Thank God we have the Washington DC “parish council” to sort all this stuff out! Such is our synodal Magisterium and the flattened governance of the Church. Another fig leaf for another invertebrate and “incoherent” cardinal.
“As for the defense of abortion by the U.S. president, Pope Francis stated that he leaves it to Biden’s conscience”. If there’s incoherence in Pres Biden’s abortion policy and his Catholicism, Biden finds that faux justification in Amoris Laetitia and the incoherence of Francis’ presumption of conscience as the rule of morality rather than the natural law within [written in man’s heart by God], and Christ’s revelation, which are the rule, whereas conscience, to act with knowledge, assumes knowledge by which it is the measure of moral good or evil not the rule.
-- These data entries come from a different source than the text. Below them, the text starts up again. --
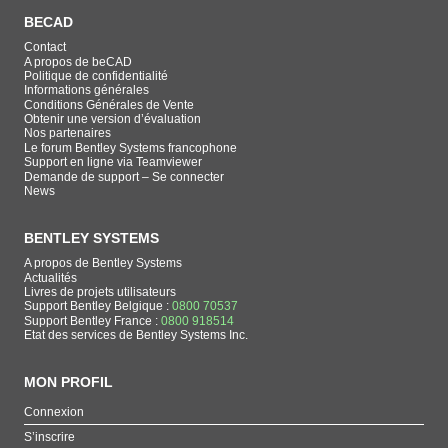
BECAD
Contact
A propos de beCAD
Politique de confidentialité
Informations générales
Conditions Générales de Vente
Obtenir une version d’évaluation
Nos partenaires
Le forum Bentley Systems francophone
Support en ligne via Teamviewer
Demande de support – Se connecter
News
BENTLEY SYSTEMS
A propos de Bentley Systems
Actualités
Livres de projets utilisateurs
Support Bentley Belgique :
0800 70537
Support Bentley France :
0800 918514
Etat des services de Bentley Systems Inc.
MON PROFIL
Connexion
S’inscrire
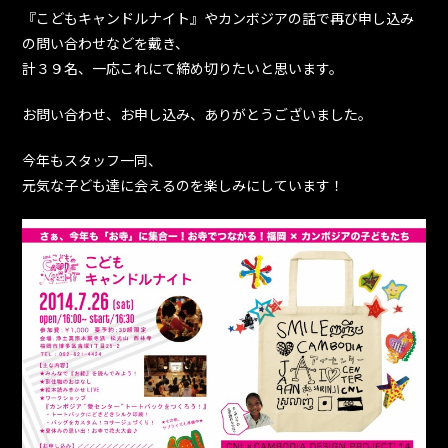
『こどもキャンドルナイト』やカンボジアの話で再び申し込み
の問い合わせなどを戴き、
計３９名、一応これにて締め切りたいと思います。
お問い合わせ、お申し込み、ありがとうございました。
今年もスタッフ一同、
元気な子ども達に会えるのを楽しみにしています！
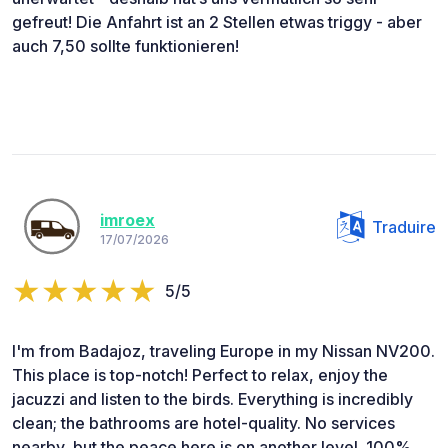
gefreut! Die Anfahrt ist an 2 Stellen etwas triggy - aber
auch 7,50 sollte funktionieren!
imroex
Traduire
17/07/2026
5/5
I'm from Badajoz, traveling Europe in my Nissan NV200.
This place is top-notch! Perfect to relax, enjoy the
jacuzzi and listen to the birds. Everything is incredibly
clean; the bathrooms are hotel-quality. No services
nearby, but the peace here is on another level. 100%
It is “incoheence” that Pope Francis, a Catholic, in in favor of abortion promoting policies of the United Nations and quite willingly invites the most notorious abortion advocates on the face of the earth to lecture the Church on what they regard as sensible population planning.
From womb to tomb, life is sacred and a precious gift. Long live life.
Didn’t the Pope just two weeks ago invite wild-eyed abortion apologist and advocate Nancy Pelosi into the Vatican to partake of the Eucharist? Joe Biden is absolutely incoherent on every issue, not just abortion. But Pope Francis based on his kid-glove treatment of Nancy Pelosi and now his criticism of Joe Biden has established his own incoherence for all to see. Does he not remember his words from one day to the next or any sense of their impact on his flock and the world?
So we’ve done away with sin and replaced it with “incoherence.”
And, we no longer need to see our confessor regarding our giving material support to the killing of babies. Instead, we should have a “dialogue” with the bishop and have him accompany us (?to hell, perhaps?) Sounds like a lot of New Age, Progressive clap trap to me. Straight out of the 1960’s playbook. Kumbaya, y’all.